У Кинанжуи была собственная манера управлять собранием. Решив, что дискуссия затянулась, он откидывался в кресле и, продолжая попыхивать сигарой, закрывал глаза и принимался мерно и глубоко дышать, слегка всхрапывая. То был официальный, дипломатический сон, к которому он научился прибегать в высших государственных интересах.

Иногда я тоже просила поставить для меня кресло. В преддверии переговоров со мной Кинанжуи всех прогонял, давая понять, что его правление является образцом беспристрастности. Когда я с ним познакомилась, он был уже не тот, что прежде, однако, общаясь со мной наедине, демонстрировал оригинальность ума и богатое, смелое воображение; у него был собственный, выстраданный подход к жизни и свои твердые взгляды.

Несколькими годами раньше произошло событие, скрепившее наши с ним отношения. Он приехал как раз в тот момент, когда я обедала с другом, заглянувшим ко мне по пути; пока друг оставался у меня, времени на вождя кикуйю у меня не было.

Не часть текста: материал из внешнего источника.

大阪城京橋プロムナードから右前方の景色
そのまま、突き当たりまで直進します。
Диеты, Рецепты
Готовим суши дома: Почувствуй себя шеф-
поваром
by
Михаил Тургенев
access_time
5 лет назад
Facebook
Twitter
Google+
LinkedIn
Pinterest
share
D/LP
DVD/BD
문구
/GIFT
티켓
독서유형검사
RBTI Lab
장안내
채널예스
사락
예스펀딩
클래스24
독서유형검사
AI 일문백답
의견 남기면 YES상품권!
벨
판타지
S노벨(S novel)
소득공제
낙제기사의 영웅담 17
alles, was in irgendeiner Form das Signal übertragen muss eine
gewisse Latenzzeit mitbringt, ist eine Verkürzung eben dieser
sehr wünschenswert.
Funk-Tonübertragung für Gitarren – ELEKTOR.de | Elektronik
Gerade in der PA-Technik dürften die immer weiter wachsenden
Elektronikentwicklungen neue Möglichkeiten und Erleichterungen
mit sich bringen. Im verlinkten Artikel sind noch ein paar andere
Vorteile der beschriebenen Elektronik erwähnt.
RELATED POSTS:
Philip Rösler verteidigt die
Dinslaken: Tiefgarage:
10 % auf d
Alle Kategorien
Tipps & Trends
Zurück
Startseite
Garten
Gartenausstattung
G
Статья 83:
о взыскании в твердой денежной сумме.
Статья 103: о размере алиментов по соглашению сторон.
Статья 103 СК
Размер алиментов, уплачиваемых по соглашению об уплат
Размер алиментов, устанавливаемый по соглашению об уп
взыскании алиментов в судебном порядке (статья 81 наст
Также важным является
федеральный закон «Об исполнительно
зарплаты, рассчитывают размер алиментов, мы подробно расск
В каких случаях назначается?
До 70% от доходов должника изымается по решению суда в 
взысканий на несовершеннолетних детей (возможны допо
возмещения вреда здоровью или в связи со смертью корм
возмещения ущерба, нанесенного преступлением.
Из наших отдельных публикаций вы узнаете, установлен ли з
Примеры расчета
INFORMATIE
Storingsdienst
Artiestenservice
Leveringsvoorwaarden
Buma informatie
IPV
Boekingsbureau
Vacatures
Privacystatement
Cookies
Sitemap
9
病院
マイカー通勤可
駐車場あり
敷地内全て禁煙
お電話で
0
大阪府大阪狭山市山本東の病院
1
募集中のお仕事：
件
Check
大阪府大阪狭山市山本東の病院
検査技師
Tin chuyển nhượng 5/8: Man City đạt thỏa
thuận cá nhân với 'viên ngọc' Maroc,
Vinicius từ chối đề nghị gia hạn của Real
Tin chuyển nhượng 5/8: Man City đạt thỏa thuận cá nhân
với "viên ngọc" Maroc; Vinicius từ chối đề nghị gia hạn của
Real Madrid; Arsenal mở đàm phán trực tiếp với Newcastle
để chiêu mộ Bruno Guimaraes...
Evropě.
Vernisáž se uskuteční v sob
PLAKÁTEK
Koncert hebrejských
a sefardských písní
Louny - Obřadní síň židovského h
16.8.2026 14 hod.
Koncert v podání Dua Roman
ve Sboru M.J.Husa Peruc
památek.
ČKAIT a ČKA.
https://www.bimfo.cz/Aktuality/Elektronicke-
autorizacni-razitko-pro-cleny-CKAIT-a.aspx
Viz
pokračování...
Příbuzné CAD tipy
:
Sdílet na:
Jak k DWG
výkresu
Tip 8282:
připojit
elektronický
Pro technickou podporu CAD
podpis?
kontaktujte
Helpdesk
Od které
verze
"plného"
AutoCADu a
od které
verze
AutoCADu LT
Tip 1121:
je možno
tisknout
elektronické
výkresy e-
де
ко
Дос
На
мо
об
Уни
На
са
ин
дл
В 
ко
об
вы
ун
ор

Разумеется, после долгого путешествия под палящим солнцем Кинанжуи надо было напоить, однако у меня не оказалось достаточного количества нужной жидкости на целый бокал, поэтому мы с приятелем слили в один стакан несколько крепких напитков. Я решила, что чем крепче окажется выпивка, тем дольше вождь просидит смирно, и сама подала ему стакан. Однако Кинанжуи, отпив с улыбкой один маленький глоток, посмотрел на меня так пристально, как никто и никогда еще на меня не смотрел, откинул голову и в один присест выпил всю смесь.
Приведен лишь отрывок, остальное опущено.